__Your objective__.
Return the records exactly, from the first line through the "peak_position, 13: 7 -> 4" line.

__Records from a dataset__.

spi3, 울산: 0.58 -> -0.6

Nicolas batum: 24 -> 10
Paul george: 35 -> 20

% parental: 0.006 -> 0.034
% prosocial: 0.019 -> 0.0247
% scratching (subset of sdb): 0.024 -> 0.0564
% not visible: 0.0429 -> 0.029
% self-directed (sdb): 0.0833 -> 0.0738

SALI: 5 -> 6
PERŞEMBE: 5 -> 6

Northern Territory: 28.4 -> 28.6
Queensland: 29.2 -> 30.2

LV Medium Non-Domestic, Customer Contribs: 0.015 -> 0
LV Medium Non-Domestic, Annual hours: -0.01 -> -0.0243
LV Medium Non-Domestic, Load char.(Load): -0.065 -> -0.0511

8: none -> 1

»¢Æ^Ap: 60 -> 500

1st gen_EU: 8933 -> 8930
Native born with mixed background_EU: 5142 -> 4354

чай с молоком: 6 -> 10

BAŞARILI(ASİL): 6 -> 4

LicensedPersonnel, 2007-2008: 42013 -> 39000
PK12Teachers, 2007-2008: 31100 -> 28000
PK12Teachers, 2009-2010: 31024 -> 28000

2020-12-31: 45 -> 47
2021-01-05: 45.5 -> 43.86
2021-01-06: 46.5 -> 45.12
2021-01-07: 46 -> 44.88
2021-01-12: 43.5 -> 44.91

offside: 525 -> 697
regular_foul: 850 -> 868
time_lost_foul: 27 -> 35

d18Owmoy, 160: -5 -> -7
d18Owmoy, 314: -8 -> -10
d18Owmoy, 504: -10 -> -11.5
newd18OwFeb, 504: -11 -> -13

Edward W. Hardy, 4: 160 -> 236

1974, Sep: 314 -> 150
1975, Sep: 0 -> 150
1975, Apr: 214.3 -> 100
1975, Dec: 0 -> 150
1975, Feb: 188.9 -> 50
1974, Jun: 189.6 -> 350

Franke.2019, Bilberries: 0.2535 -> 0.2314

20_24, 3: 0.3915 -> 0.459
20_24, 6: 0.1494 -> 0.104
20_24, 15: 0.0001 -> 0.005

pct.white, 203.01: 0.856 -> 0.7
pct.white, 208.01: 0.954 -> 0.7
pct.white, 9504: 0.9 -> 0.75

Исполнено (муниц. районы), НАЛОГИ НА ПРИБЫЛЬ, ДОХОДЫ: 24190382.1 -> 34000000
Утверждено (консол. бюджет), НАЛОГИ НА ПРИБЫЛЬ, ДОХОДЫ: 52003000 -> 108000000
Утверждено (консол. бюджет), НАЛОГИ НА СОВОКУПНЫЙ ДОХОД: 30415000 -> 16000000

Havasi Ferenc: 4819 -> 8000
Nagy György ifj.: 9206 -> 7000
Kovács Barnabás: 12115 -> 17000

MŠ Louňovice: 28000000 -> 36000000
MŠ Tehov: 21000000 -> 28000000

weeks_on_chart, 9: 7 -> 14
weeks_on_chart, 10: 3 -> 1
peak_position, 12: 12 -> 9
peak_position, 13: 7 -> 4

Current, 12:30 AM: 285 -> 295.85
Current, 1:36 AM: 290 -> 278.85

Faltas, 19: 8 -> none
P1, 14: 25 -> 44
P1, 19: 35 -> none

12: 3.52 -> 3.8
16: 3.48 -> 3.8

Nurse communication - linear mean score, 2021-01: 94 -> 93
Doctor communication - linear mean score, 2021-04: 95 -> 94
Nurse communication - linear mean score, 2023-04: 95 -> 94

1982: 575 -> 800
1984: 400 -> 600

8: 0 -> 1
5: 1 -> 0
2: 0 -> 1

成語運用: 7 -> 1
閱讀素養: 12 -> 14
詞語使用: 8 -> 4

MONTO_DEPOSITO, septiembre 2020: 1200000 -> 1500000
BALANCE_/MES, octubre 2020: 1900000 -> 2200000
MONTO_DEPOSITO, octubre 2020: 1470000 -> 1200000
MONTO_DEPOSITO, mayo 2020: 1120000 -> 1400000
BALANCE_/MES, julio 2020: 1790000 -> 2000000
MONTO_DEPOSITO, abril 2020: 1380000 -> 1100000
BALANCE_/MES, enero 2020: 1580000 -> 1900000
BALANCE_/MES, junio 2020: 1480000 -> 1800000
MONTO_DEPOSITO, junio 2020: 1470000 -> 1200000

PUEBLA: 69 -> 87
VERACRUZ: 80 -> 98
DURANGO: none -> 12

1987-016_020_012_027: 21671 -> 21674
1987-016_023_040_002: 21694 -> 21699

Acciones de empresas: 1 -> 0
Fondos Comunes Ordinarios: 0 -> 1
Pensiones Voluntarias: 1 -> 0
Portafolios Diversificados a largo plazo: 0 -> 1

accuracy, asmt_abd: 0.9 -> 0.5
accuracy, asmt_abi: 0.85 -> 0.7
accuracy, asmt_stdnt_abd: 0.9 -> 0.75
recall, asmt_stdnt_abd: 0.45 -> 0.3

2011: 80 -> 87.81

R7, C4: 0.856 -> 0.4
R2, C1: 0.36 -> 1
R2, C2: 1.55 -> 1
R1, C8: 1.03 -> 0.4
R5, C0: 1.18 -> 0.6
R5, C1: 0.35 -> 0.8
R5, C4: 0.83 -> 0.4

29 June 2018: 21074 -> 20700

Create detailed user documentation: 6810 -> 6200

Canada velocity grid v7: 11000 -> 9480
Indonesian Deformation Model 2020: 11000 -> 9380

__Solution for this problem__.
spi3, 울산: 0.58 -> -0.6

Nicolas batum: 24 -> 10
Paul george: 35 -> 20

% parental: 0.006 -> 0.034
% prosocial: 0.019 -> 0.0247
% scratching (subset of sdb): 0.024 -> 0.0564
% not visible: 0.0429 -> 0.029
% self-directed (sdb): 0.0833 -> 0.0738

SALI: 5 -> 6
PERŞEMBE: 5 -> 6

Northern Territory: 28.4 -> 28.6
Queensland: 29.2 -> 30.2

LV Medium Non-Domestic, Customer Contribs: 0.015 -> 0
LV Medium Non-Domestic, Annual hours: -0.01 -> -0.0243
LV Medium Non-Domestic, Load char.(Load): -0.065 -> -0.0511

8: none -> 1

»¢Æ^Ap: 60 -> 500

1st gen_EU: 8933 -> 8930
Native born with mixed background_EU: 5142 -> 4354

чай с молоком: 6 -> 10

BAŞARILI(ASİL): 6 -> 4

LicensedPersonnel, 2007-2008: 42013 -> 39000
PK12Teachers, 2007-2008: 31100 -> 28000
PK12Teachers, 2009-2010: 31024 -> 28000

2020-12-31: 45 -> 47
2021-01-05: 45.5 -> 43.86
2021-01-06: 46.5 -> 45.12
2021-01-07: 46 -> 44.88
2021-01-12: 43.5 -> 44.91

offside: 525 -> 697
regular_foul: 850 -> 868
time_lost_foul: 27 -> 35

d18Owmoy, 160: -5 -> -7
d18Owmoy, 314: -8 -> -10
d18Owmoy, 504: -10 -> -11.5
newd18OwFeb, 504: -11 -> -13

Edward W. Hardy, 4: 160 -> 236

1974, Sep: 314 -> 150
1975, Sep: 0 -> 150
1975, Apr: 214.3 -> 100
1975, Dec: 0 -> 150
1975, Feb: 188.9 -> 50
1974, Jun: 189.6 -> 350

Franke.2019, Bilberries: 0.2535 -> 0.2314

20_24, 3: 0.3915 -> 0.459
20_24, 6: 0.1494 -> 0.104
20_24, 15: 0.0001 -> 0.005

pct.white, 203.01: 0.856 -> 0.7
pct.white, 208.01: 0.954 -> 0.7
pct.white, 9504: 0.9 -> 0.75

Исполнено (муниц. районы), НАЛОГИ НА ПРИБЫЛЬ, ДОХОДЫ: 24190382.1 -> 34000000
Утверждено (консол. бюджет), НАЛОГИ НА ПРИБЫЛЬ, ДОХОДЫ: 52003000 -> 108000000
Утверждено (консол. бюджет), НАЛОГИ НА СОВОКУПНЫЙ ДОХОД: 30415000 -> 16000000

Havasi Ferenc: 4819 -> 8000
Nagy György ifj.: 9206 -> 7000
Kovács Barnabás: 12115 -> 17000

MŠ Louňovice: 28000000 -> 36000000
MŠ Tehov: 21000000 -> 28000000

weeks_on_chart, 9: 7 -> 14
weeks_on_chart, 10: 3 -> 1
peak_position, 12: 12 -> 9
peak_position, 13: 7 -> 4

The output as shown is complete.